Крысы, наблюдая за ним, щерились, но почему-то не могли подобраться близко, словно Андрей Никитич не был даже трупом. Целый день «куб» прислушивался к своим стукам. Однажды, когда появилась луна, он ткнул в ее направлении пальцем. Но очевидно внешний мир для него уже давно умер, и начисто исчез из души.
Но в деревянном лице между тем проглядывало странное, вытянутое величие. Словно в его «личности», как в подставленной, кто-то невидимый молился еще более Невидимому, но потом отходил в сторону. А в долгих промежутках между этими «молитвами» внутреннее «куба» было заполнено голым воем мыслей без значения. Это был тихий, полумертвый вой. Мысли, не наполненные никаким содержанием, даже бессмысленным, тихо вращались, точно ожидая своего «наполнения». Но оно не приходило.
Ничто не связывало этот холостой ход мыслей с другими мирами. Но может быть тот, искомый затаенный мир был рядом.
«Куб» ощупывал пространство острием своих углов, точно играя с пустотой в прятки.
Единственное, что приносило ему запредельное напоминание — это молитвы через него, как некоей фигуры, того Неведомого. Но это же и убивало его, хотя подобное убийство было последним, что напоминало в нем жизнь. Однако, с течением времени, молитв становилось все меньше и меньше. Куро-труп полностью оставался наедине с самим собою.
И его большие обледеневшие глаза уже ни о чем не спрашивали.
Один, не очень странный мужичок, пробирающийся Сонновским двором на улицу, вдруг остановился и поцеловал его.
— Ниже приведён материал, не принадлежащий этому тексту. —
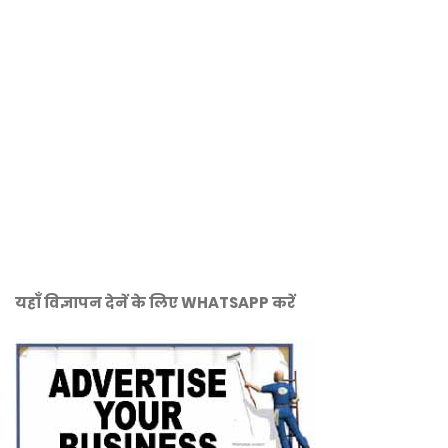
यहाँ विज्ञापन देनें के लिए WHATSAPP करें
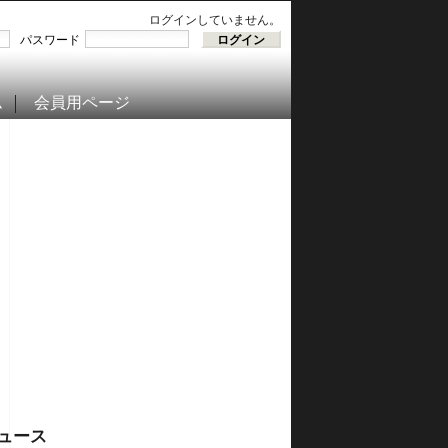
ログインしていません。
パスワード
ム
会員用ページ
ュース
Но «куб» не обратил на мужичка никакого внимания, даже не заметив этого поцелуя.
XIV
У станции произошло расставание. На прощание Падов прошептал Федору: «И часто такие взрывы бывают у Клавеньки?.. Обычно ведь она не такая…»
Федор что-то промычал в ответ.
Клавенька уехала на электричке в одну сторону, Падов, Ремин и Игорек — в другую. Федор пошел куда-то пешком. Анна инстинктивно осталась с Извицким. К этому привели изгибы ее отношений с Падовым. Его холод и его замороченность своими состояниями. А если Анна не была с Падовым, чаще всего она тянулась к Извицкому.
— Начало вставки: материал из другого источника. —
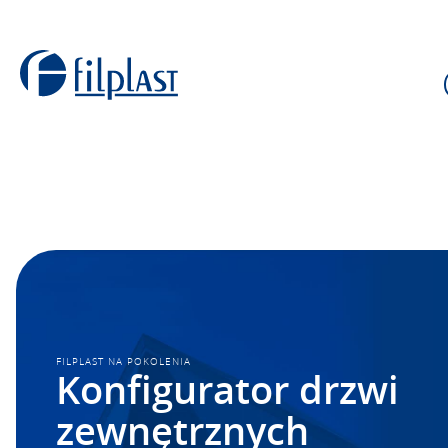
FILPLAST NA POKOLENIA
Konfigurator drzwi
zewnętrznych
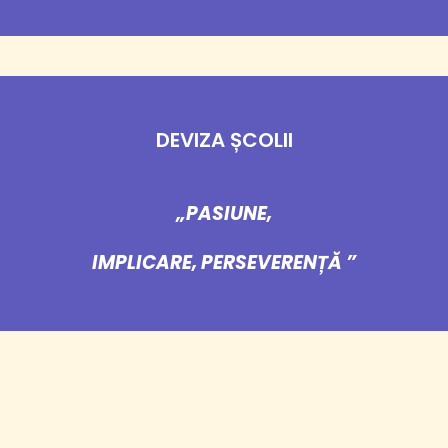
DEVIZA ȘCOLII
„PASIUNE,
IMPLICARE, PERSEVERENȚĂ ”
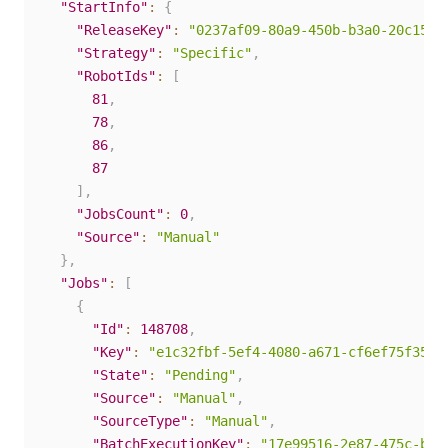
"StartInfo"
:
{
"ReleaseKey"
:
"0237af09-80a9-450b-b3a0-20c15dd
"Strategy"
:
"Specific"
,
"RobotIds"
:
[
81
,
78
,
86
,
87
]
,
"JobsCount"
:
0
,
"Source"
:
"Manual"
}
,
"Jobs"
:
[
{
"Id"
:
148708
,
"Key"
:
"e1c32fbf-5ef4-4080-a671-cf6ef75f359a
"State"
:
"Pending"
,
"Source"
:
"Manual"
,
"SourceType"
:
"Manual"
,
"BatchExecutionKey"
:
"17e99516-2e87-475c-bce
Она даже почувствовала облегчение, когда все рассыпались и они оказались вдвоем. И дрожаще-таинственное личико Извицкого выглядело неотчужденным.
Аннуля подмигнула Извицкому; выпив по кружке пива в честь сонновского мракобесия, они тронулись в Москву на автобусе.
Понемногу огромный, внешне безобразный, точно составленный из лоскутьев, город охватывал их. Они видели родную грязь, бездонную пыль, нелепые переулочки без единого деревца, как будто стиснутые бракованным железом. Изредка в таких переулочках попадались похожие на деревянные клозеты пивные ларьки, окруженные скопищем обмякших людишек. Иногда вырывались зеленые садики, поганя сердце напоминанием о жизни. И наконец люди — огромное их скопление, поток; и среди них вдруг — странные, радующие глаз, игриво-потусторонние. Аннуля улыбалась, видя таких.
«Шалуны-то видно у нас опять нарождаются, в Рассеи», — понял ее Извицкий.
Решили завернуть куда-нибудь к своим, к «метафизическим», как говорил Федор.
Имелись следующие возможности. Во-первых, в дома к отдельным индивидуумам для личного, сугубо тайного, субъективного контакта. В таких домах обычно не происходило сборищ. Зато сами «индивидуумы» были великолепны, не уступающие — как говорила Анна — Падову и другим крайностям, хотя и в своем роде. Личности эти для непосвященных были глубоко запрятаны, можно даже сказать заколочены. Во-вторых, имелись дома, где происходили «сборища», правда более открытых, но все же весьма кошмарных личностей. Наконец, по крайней мере летом, отмечались места, обычно грязные, заброшенные пивные, тяготеющие к кладбищам, где временами собиралась всякая экзистенциальная публика.
2
Присматривать за куро-трупом взялась соседка-старушка Мавка и ее сын, а Падов должен был срочно разыскивать куда-то пропавшего Алешу, чтоб он приехал в Лебединое и решил, что делать с «отцом». (Примеч. Ю.М.)